====== Reading text

# Hull-less Orchard Grass



## Vol (Jul 5, 2009)

I have read where hull-less Orchard germinates quicker than hulled. Typically hulled Orchard grass will germinate about 17 days after moisture. Does hull-less germinate faster?

Regards, Mike


----------



## IH 1586 (Oct 16, 2014)

I would like to add one more question to yours, Mike. What is a comparable seed size for setting the drill for hull-less? I asked my rep and got a really stupid answer.

I used it for the first time last year and liked it. I would say it came in sooner than 17 days. Fields started to green up within a week and half however I also had timothy and smooth brome in the mix.


----------



## Vol (Jul 5, 2009)

1586 I did see a piece that said you could run hulless through the small seed box with other small seed.....do you think this is true? If the hulless would germinate in about 10 days like Timothy that sure would be nice about sowing mixed stands. Here the Timothy will outcompete Orchard when first sown due to the germination difference.

Regards, Mike


----------



## IH 1586 (Oct 16, 2014)

It ran fine through the small seed box. The mix I planted was clover, timothy, and hull-less orchard grass premixed together through the small seed box and the smooth brome went in with the oats.

Had no issues with it plugging and it went on way to heavy on my first field as I was guessing at the setting. Was trying to beat the rain so did not take the time to weigh and seed half acres at a time.


----------



## Hayman1 (Jul 6, 2013)

I used it once or twice about 6-8 years ago and used it in the small seeds box without issue. I did not see a benefit to using it and as I recall only common orchard grass was available as hulled. May be different now.


----------



## RockyAcres (Jul 8, 2013)

Interesting option. I missed my window to plant a field last fall, so I plan on taking what appears to be a very frowned upon approach on here of planting in the Spring. Question on the hull-less option, what's the compromise ? I'm assuming that there's a cost to getting the faster germination, is it lower yields ? Less regrowth leading to fewer cuttings ?

Thanks.


----------



## Vol (Jul 5, 2009)

RockyAcres said:


> Interesting option. I missed my window to plant a field last fall, so I plan on taking what appears to be a very frowned upon approach on here of planting in the Spring. Question on the hull-less option, what's the compromise ? I'm assuming that there's a cost to getting the faster germination, is it lower yields ? Less regrowth leading to fewer cuttings ?
> 
> Thanks.


The only cost that I know of would be a higher price....and I am not sure even about that.

Regards, Mike


----------



## Vol (Jul 5, 2009)

Oops! Sorry to RockyHill(Sheila) and to RockyAcres for the confusion.

Regards, Mike


----------

============
====== Excerpted records

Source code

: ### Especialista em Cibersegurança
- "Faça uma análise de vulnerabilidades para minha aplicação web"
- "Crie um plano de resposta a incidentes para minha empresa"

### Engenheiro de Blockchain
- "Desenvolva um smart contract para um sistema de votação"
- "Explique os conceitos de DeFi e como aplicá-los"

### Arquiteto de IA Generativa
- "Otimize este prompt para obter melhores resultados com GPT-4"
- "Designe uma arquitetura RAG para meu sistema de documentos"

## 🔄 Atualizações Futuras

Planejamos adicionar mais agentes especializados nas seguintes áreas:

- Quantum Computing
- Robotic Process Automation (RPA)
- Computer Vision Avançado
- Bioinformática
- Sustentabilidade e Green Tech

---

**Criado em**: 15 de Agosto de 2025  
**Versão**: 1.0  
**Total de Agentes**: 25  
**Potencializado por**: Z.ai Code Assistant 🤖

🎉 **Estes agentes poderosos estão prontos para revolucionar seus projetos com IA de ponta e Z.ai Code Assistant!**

============

→ **Exercise A**
According to the orchard grass thread, about how many days after moisture does hulled orchard grass typically germinate?
→ **Exercise B**
From the orchard grass thread, set down the passage starting with "It ran fine" and going on through "(Jul 6, 2013)".
→ **Exercise C**
List every crop that IH 1586 says went into the seeding described in the orchard grass thread.

→ **Exercise solution A**
About 17 days.

→ **Exercise solution B**
It ran fine through the small seed box. The mix I planted was clover, timothy, and hull-less orchard grass premixed together through the small seed box and the smooth brome went in with the oats.

Had no issues with it plugging and it went on way to heavy on my first field as I was guessing at the setting. Was trying to beat the rain so did not take the time to weigh and seed half acres at a time.


----------



## Hayman1 (Jul 6, 2013)

→ **Exercise solution C**
Clover, timothy, hull-less orchard grass, smooth brome, oats